28/04/2017

Since our last tax insight, the Labor party has released some measures on housing affordability, which mirror some of the points we picked out as potential levers for improving affordability without causing the market to free fall.

  • Accessing superannuation.  Anyone who remembers the effect of the first home owner’s grants knows that any “free” cash given to a buyer simply flows to the sellers through higher prices.  The typical first home buyer is under 35.  The average superannuation balance for this age group is between $15,000 and $50,000 (ABS 6523.0), and worse for females than males.  Assuming no Government would allow full access to the superannuation balance, this means access to a very small cash amount in the short term, flowing through to higher prices in the medium (if not short) term and ultimately insufficient savings in retirement.  Not a great policy.
  • Prevent superannuation funds borrowing to purchase investment property.  This is a commendable idea.  Superannuation provides significant savings that are deployed in other parts of the country – for example, infrastructure investment (interestingly, the Government has changed the way it will measure the budget deficit to allow greater infrastructure spending itself – we suspect a spending spree is coming up!).  It does not need to be spent purchasing an investment property.  This will have an immediate cooling effect on demand and therefore prices.
  • Vacant property tax.  Victoria imposes a tax on vacant property to discourage (particularly) foreign investors purchasing property and leaving it empty, an interesting phenomenon until you understand that “second hand” property is not valued as highly as new property by some cultures.  Foreign investors don’t vote and this is likely to be far more palatable politically, as a result.  The same applies to other measures that target foreign investors such as the additional fees and penalties that Labor has proposed.
  • Prevent foreign investment in capital cities.  Although this sounds draconian and it is hard to predict how hard the downward pressure will be on prices as a result, Beijing is an example of a city that has taken this very measure to prevent anyone who does not live in Beijing from purchasing property in the city.  This is unlikely to drive up the desire for people to move to the major cities in Australia as the likelihood is, if you are living somewhere else and buying property in Sydney or Melbourne, it is an investment property and you have a home elsewhere.  It will hit foreign investors much harder.  But it has the potential to drive investment in new property in regional centres, where price inflation will not be as sharp.  Of course, the Government will need to invest in infrastructure to connect the regional centres better.
  • Move to Tamworth.  Somewhat tongue in cheek, many of the other measures can be used to drive investment and relocation outside major cities.  However, this has to happen with job growth in those regional centres.  Even with remote working and “high” speed internet, most of Australia’s jobs are in offices and factories that require or expect presence in the building.  Better infrastructure would help – examples where this is already happening are Sydney and the Central Coast, Brisbane and the Gold Coast and Sunshine Coast where workers regularly commute between centres.

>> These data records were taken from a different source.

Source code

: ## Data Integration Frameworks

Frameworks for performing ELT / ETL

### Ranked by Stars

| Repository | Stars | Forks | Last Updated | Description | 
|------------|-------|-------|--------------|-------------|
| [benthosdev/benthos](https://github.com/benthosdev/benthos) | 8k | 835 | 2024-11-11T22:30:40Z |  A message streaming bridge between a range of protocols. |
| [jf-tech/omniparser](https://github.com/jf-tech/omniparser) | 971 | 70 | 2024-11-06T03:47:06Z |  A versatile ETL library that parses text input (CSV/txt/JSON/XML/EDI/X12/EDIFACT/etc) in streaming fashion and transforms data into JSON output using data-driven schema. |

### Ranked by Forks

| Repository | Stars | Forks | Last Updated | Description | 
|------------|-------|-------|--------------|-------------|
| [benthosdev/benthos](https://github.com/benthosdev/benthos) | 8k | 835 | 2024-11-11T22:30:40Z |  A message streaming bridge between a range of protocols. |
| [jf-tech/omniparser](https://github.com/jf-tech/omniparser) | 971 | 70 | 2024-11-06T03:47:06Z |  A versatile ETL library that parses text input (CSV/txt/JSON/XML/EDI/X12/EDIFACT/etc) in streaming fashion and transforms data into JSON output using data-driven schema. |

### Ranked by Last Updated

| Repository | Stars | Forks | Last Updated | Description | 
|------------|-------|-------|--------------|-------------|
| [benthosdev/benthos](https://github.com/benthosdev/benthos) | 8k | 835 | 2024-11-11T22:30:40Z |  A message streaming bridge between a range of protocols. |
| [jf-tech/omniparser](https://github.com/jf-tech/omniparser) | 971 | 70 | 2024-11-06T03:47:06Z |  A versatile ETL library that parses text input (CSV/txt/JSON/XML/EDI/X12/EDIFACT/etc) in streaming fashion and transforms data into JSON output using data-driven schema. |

Any action at the Federal level has to be supported by measures by the State and Territory governments.  An important one is encouraging the churn of properties, particularly to encourage downsizing by families when they are able to.  The imposition of land tax on primary residences based on a matrix of factors (age of occupants, income, dependents, size of property and the like) would encourage older families with no dependent children to move to smaller properties more suited to their needs.  Replace stamp duty with a broader based land tax and churn should go up.  Add to that increased land tax rates for investments, perhaps increasing in multiples for subsequent properties, and applying the thresholds nationally so as to discourage people holding investment properties in each State and Territory will result in increased supply and moderated prices.  The Commonwealth will need to play its part by changing rules around access to pensions so that the surplus cash realised from downsizing does not adversely affect pensioners and, again, this can be phased in.

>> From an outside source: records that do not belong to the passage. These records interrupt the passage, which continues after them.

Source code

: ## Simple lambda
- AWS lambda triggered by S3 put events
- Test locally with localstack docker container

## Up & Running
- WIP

There is much fear about the disaster that falling house prices will have on home owners.  If you own your principal residence only, any price movement is meaningless – price is only relevant if and when you want to sell.  But being in the market means you already have a leg up – the movement in your house price will largely reflect movements in other house prices, so you are not terribly worse off.  If you own an investment property (like many of our politicians and this writer), tough – housing affordability is not about you, but about the people who cannot afford to buy the financial security and emotional wellbeing that owning a home brings.  Government policy should definitely seek to mitigate the impact on investors through phasing and grandfathering that we discussed in our last blog – but it is not a reason for not acting.  However, just over a week out from the budget, it is not looking like there will be any movement on this front.